PROMPT = Copy each line below in which the string "inputs" appears.

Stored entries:
== Segment start ==

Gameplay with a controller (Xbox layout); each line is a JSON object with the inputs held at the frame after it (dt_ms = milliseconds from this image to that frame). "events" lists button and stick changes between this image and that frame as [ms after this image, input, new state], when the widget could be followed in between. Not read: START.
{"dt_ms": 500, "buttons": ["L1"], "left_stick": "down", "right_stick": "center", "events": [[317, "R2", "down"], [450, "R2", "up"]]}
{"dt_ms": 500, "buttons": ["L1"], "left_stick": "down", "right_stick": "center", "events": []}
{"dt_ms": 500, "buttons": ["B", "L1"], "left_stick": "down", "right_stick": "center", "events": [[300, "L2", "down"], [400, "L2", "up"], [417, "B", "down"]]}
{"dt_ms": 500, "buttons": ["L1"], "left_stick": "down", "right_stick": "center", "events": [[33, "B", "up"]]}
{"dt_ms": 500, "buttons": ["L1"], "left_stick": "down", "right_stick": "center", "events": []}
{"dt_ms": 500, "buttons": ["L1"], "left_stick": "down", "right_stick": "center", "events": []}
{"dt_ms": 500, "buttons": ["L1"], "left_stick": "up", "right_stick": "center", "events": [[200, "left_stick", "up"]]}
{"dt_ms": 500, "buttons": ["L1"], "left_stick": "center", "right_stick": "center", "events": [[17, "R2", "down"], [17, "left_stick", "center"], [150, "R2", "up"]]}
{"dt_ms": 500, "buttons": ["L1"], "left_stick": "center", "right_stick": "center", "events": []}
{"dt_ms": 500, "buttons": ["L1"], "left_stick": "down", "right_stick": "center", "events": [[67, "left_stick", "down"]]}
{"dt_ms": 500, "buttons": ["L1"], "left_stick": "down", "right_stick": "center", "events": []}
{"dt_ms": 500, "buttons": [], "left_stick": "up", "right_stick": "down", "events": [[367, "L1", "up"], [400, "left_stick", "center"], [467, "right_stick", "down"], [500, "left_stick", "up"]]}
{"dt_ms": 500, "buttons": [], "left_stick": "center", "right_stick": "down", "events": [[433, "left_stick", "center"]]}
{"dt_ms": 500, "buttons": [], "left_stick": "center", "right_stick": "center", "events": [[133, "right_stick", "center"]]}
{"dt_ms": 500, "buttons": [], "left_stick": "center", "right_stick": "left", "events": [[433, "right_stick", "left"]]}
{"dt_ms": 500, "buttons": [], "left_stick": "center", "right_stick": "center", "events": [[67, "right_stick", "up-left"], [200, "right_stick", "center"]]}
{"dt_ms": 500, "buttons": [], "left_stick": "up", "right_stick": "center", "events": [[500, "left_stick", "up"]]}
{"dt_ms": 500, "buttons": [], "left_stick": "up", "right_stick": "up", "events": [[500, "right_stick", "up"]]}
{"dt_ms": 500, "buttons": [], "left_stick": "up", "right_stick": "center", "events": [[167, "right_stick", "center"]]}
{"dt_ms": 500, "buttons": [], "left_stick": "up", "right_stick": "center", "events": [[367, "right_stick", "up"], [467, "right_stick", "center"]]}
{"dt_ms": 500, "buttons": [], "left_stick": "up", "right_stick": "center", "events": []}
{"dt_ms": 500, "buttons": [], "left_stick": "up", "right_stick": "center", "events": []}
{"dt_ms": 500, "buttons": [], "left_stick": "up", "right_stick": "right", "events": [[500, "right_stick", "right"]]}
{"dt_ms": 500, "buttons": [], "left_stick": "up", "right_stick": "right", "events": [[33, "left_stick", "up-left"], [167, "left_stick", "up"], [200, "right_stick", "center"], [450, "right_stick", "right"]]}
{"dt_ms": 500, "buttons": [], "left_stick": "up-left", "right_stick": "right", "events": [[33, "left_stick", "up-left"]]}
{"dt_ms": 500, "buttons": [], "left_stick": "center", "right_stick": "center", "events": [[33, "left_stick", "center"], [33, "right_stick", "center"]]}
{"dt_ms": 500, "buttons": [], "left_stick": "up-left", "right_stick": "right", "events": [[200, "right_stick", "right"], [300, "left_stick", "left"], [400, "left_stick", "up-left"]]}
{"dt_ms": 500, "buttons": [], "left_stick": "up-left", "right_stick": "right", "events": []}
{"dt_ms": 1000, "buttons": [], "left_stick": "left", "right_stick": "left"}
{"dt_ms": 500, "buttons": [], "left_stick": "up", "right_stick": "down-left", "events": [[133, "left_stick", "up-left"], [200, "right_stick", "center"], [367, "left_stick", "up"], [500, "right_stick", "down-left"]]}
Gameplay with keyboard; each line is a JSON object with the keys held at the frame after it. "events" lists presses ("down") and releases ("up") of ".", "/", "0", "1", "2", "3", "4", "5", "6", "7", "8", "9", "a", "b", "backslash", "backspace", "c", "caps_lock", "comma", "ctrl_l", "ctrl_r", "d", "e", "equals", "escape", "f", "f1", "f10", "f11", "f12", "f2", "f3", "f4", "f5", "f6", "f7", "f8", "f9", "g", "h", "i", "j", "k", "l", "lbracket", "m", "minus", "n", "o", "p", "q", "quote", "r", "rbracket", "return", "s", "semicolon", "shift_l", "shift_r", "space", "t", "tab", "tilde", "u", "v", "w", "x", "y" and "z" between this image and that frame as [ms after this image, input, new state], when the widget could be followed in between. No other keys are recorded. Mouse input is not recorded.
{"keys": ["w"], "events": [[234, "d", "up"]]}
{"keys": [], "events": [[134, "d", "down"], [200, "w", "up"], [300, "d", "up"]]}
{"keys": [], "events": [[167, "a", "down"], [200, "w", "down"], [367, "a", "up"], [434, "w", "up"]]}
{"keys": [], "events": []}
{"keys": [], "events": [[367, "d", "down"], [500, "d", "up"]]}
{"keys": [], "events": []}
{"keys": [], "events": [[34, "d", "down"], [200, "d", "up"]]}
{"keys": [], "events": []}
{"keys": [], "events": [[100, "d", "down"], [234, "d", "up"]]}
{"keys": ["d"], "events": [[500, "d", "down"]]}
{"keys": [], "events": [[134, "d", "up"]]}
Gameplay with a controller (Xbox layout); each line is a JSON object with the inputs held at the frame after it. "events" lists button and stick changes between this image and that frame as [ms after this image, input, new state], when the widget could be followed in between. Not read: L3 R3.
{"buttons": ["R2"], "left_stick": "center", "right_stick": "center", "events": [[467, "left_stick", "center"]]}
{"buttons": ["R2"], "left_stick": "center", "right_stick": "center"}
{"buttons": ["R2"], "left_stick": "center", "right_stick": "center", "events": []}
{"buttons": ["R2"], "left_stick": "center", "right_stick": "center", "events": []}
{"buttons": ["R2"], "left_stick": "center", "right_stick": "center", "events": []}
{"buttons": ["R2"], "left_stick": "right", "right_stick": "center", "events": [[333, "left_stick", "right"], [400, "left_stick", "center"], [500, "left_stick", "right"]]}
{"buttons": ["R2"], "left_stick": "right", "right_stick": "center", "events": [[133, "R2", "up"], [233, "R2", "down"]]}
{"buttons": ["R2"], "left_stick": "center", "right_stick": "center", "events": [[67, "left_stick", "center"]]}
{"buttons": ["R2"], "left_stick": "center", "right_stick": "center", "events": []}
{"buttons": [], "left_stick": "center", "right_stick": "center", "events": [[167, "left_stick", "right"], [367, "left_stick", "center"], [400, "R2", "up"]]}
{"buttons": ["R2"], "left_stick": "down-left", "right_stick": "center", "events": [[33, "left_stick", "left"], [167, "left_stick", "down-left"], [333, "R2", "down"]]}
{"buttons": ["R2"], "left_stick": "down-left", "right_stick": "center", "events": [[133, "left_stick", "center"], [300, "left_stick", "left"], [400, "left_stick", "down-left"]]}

== Segment end ==

RESULT OF THE TASK =
Gameplay with a controller (Xbox layout); each line is a JSON object with the inputs held at the frame after it (dt_ms = milliseconds from this image to that frame). "events" lists button and stick changes between this image and that frame as [ms after this image, input, new state], when the widget could be followed in between. Not read: START.
Gameplay with a controller (Xbox layout); each line is a JSON object with the inputs held at the frame after it. "events" lists button and stick changes between this image and that frame as [ms after this image, input, new state], when the widget could be followed in between. Not read: L3 R3.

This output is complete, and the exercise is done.